Are you optimistic or pessimistic about humanity’s ability to exist without rigorous rules, without a sense of something that is beyond them, that might take away their responsibility?
I have ultimate hope in humanity, yes, because I have ultimate faith. You’re allowed to use the word “faith”: again, they stole that. [Laughter]
I have faith we’ll either survive or we won’t. I think we’ve got to do it right to survive. And again, we don’t know what way that’ll go. Religion is so … transient. It’s like, how many have there been? If you were to destroy every single reference book in the world now, wipe everyone’s mind … including religion, no religion would come back the same. But in 10,000 years’ time, we’d have the same periodic table, we’d have the same laws of the universe, we’d have the same real knowledge. Because it’s consistent, whatever we know is irrelevant.

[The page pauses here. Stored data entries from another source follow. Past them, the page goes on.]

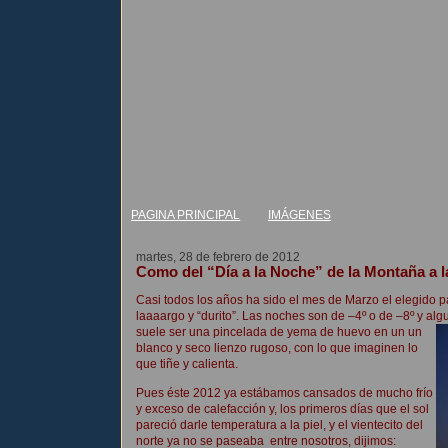
PAGINA PRINCIPAL
IMÁGENES
martes, 28 de febrero de 2012
Como del “Día a la Noche” de la Montaña a 
Casi todos los años ha sido el mes de Marzo el elegido par
laaaargo y “durito”. Las noches son de –4º o de –8º y al
suele ser una pincelada de yema de huevo en un un
blanco y seco lienzo rugoso, con lo que imaginen lo
que tiñe y calienta.
Pues éste 2012 ya estábamos cansados de mucho frío
y exceso de calefacción y, los primeros días que el sol
pareció darle temperatura a la piel, y el vientecito del
norte ya no se paseaba entre nosotros, dijimos:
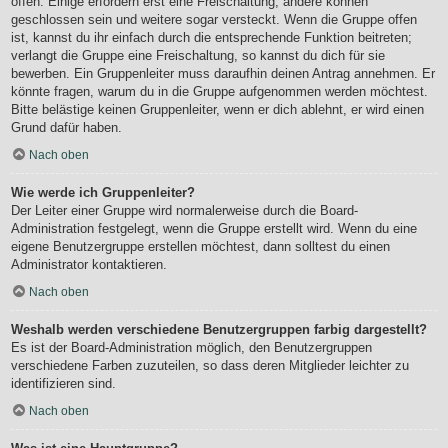
offen. Einige erfordern erst eine Freischaltung, andere können
geschlossen sein und weitere sogar versteckt. Wenn die Gruppe offen
ist, kannst du ihr einfach durch die entsprechende Funktion beitreten;
verlangt die Gruppe eine Freischaltung, so kannst du dich für sie
bewerben. Ein Gruppenleiter muss daraufhin deinen Antrag annehmen. Er
könnte fragen, warum du in die Gruppe aufgenommen werden möchtest.
Bitte belästige keinen Gruppenleiter, wenn er dich ablehnt, er wird einen
Grund dafür haben.
Nach oben
Wie werde ich Gruppenleiter?
Der Leiter einer Gruppe wird normalerweise durch die Board-
Administration festgelegt, wenn die Gruppe erstellt wird. Wenn du eine
eigene Benutzergruppe erstellen möchtest, dann solltest du einen
Administrator kontaktieren.
Nach oben
Weshalb werden verschiedene Benutzergruppen farbig dargestellt?
Es ist der Board-Administration möglich, den Benutzergruppen
verschiedene Farben zuzuteilen, so dass deren Mitglieder leichter zu
identifizieren sind.
Nach oben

The delight of science is that there is never a conclusion – it must keep moving.
When I was like five, six, seven and I’d heard about the universe, I used to lie awake at night and try to imagine it. When I got to where I thought was as big as I could get in my head, I’d put a wall round it, but I’d soon realise there was something over the other side of the wall and I’d have to start again.
So do you think that organised religion is assurance in an uncertain universe?

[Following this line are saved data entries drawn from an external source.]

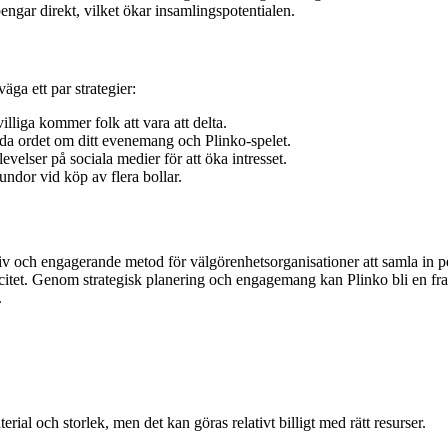
engar direkt, vilket ökar insamlingspotentialen.
äga ett par strategier:
lliga kommer folk att vara att delta.
ida ordet om ditt evenemang och Plinko-spelet.
velser på sociala medier för att öka intresset.
rundor vid köp av flera bollar.
v och engagerande metod för välgörenhetsorganisationer att samla in pe
acitet. Genom strategisk planering och engagemang kan Plinko bli en fr
.
rial och storlek, men det kan göras relativt billigt med rätt resurser.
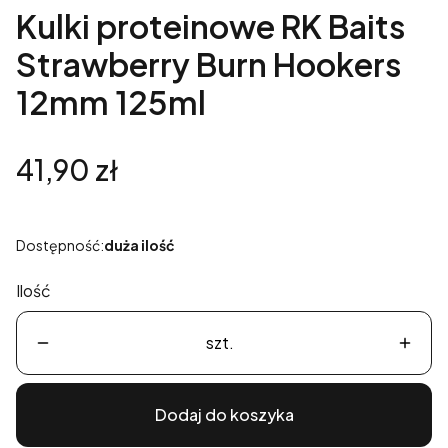
Kulki proteinowe RK Baits
Strawberry Burn Hookers
12mm 125ml
Cena
41,90 zł
Dostępność:
duża ilość
Ilość
szt.
Dodaj do koszyka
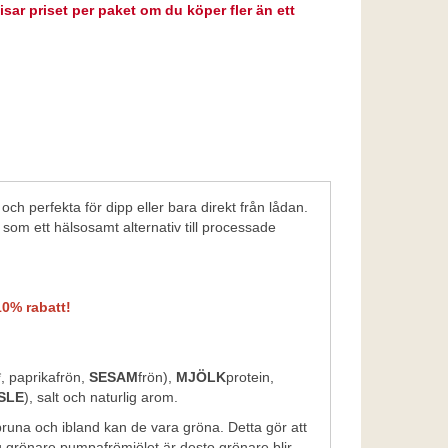
isar priset per paket om du köper fler än ett
och perfekta för dipp eller bara direkt från lådan.
r som ett hälsosamt alternativ till processade
10% rabatt!
, paprikafrön,
SESAM
frön),
MJÖLK
protein,
SLE
), salt och naturlig arom.
bruna och ibland kan de vara gröna. Detta gör att
u grönare pumpafrömjölet är desto grönare blir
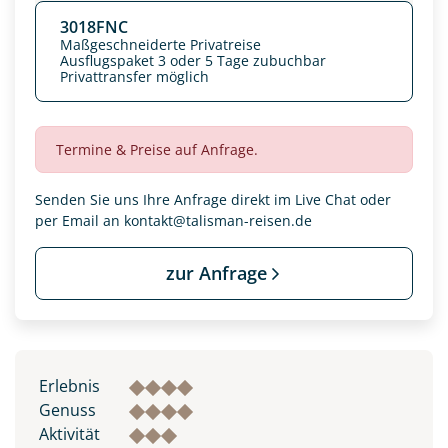
3018FNC
Maßgeschneiderte Privatreise
Ausflugspaket 3 oder 5 Tage zubuchbar
Privattransfer möglich
Termine & Preise auf Anfrage.
Senden Sie uns Ihre Anfrage direkt im Live Chat oder
per Email an
kontakt@talisman-reisen.de
zur Anfrage
Datenschutz & Transparenz ist uns sehr wichtig!
Die Anfrage wird via SSL verschlüsselt an unseren Server
geschickt. Mit Absenden des Formulars, erklären Sie, dass
Sie die
Datenschutzerklärung
und
Widerrufhinweise
zur
Erlebnis
Kenntnis genommen und akzeptiert haben.
Genuss
Aktivität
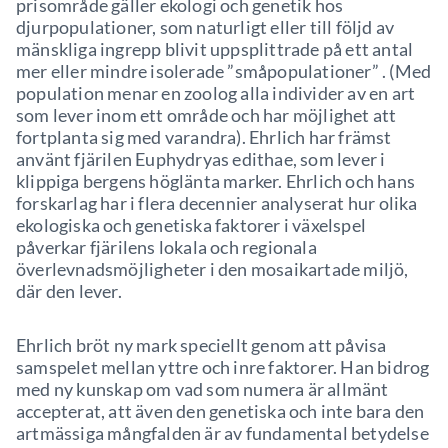
prisområde gäller ekologi och genetik hos
djurpopulationer, som naturligt eller till följd av
mänskliga ingrepp blivit uppsplittrade på ett antal
mer eller mindre isolerade ”småpopulationer” . (Med
population menar en zoolog alla individer av en art
som lever inom ett område och har möjlighet att
fortplanta sig med varandra). Ehrlich har främst
använt fjärilen Euphydryas edithae, som lever i
klippiga bergens höglänta marker. Ehrlich och hans
forskarlag har i flera decennier analyserat hur olika
ekologiska och genetiska faktorer i växelspel
påverkar fjärilens lokala och regionala
överlevnadsmöjligheter i den mosaikartade miljö,
där den lever.
Ehrlich bröt ny mark speciellt genom att påvisa
samspelet mellan yttre och inre faktorer. Han bidrog
med ny kunskap om vad som numera är allmänt
accepterat, att även den genetiska och inte bara den
artmässiga mångfalden är av fundamental betydelse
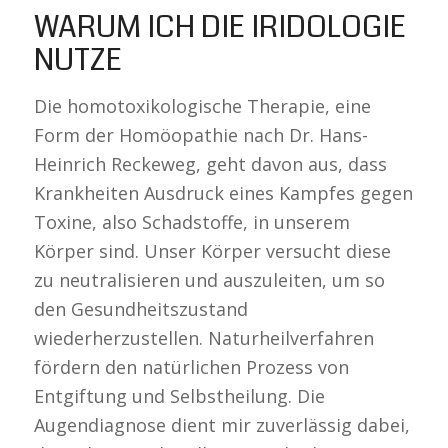
WARUM ICH DIE IRIDOLOGIE
NUTZE
Die homotoxikologische Therapie, eine
Form der Homöopathie nach Dr. Hans-
Heinrich Reckeweg, geht davon aus, dass
Krankheiten Ausdruck eines Kampfes gegen
Toxine, also Schadstoffe, in unserem
Körper sind. Unser Körper versucht diese
zu neutralisieren und auszuleiten, um so
den Gesundheitszustand
wiederherzustellen. Naturheilverfahren
fördern den natürlichen Prozess von
Entgiftung und Selbstheilung. Die
Augendiagnose dient mir zuverlässig dabei,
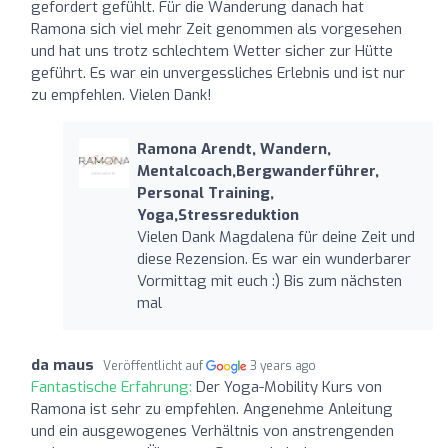
gefordert gefühlt. Für die Wanderung danach hat
Ramona sich viel mehr Zeit genommen als vorgesehen
und hat uns trotz schlechtem Wetter sicher zur Hütte
geführt. Es war ein unvergessliches Erlebnis und ist nur
zu empfehlen. Vielen Dank!
Ramona Arendt, Wandern,
Mentalcoach,Bergwanderführer,
Personal Training,
Yoga,Stressreduktion
Vielen Dank Magdalena für deine Zeit und
diese Rezension. Es war ein wunderbarer
Vormittag mit euch :) Bis zum nächsten
mal
da maus
Veröffentlicht auf
3 years ago
Fantastische Erfahrung:
Der Yoga-Mobility Kurs von
Ramona ist sehr zu empfehlen. Angenehme Anleitung
und ein ausgewogenes Verhältnis von anstrengenden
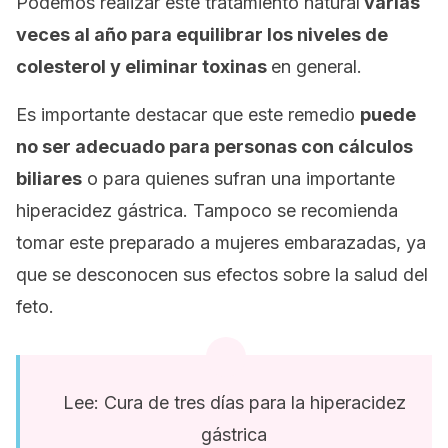
Podemos realizar este tratamiento natural
varias
veces al año para equilibrar los niveles de
colesterol y eliminar toxinas
en general.
Es importante destacar que este remedio
puede
no ser adecuado para personas con cálculos
biliares
o para quienes sufran una importante
hiperacidez gástrica. Tampoco se recomienda
tomar este preparado a mujeres embarazadas, ya
que se desconocen sus efectos sobre la salud del
feto.
Lee: Cura de tres días para la hiperacidez
gástrica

I’ve swapped the word “God” with luck/nature and it works perfectly. Everything works perfectly. God created the universe, God is good to me, sometimes he’s bad to me. And I was thinking about this the other day – the other thing I think you can swap the word “God” with is the phrase “I don’t know”. If you swap “God” with “I don’t know”, it explains an awful lot, in terms of epistemology, not in terms of morals or upshots.
What created the universe? I don’t know. Why did I get cancer? I don’t know. Why are some people born into countries of starvation? I don’t know, I don’t know. It works.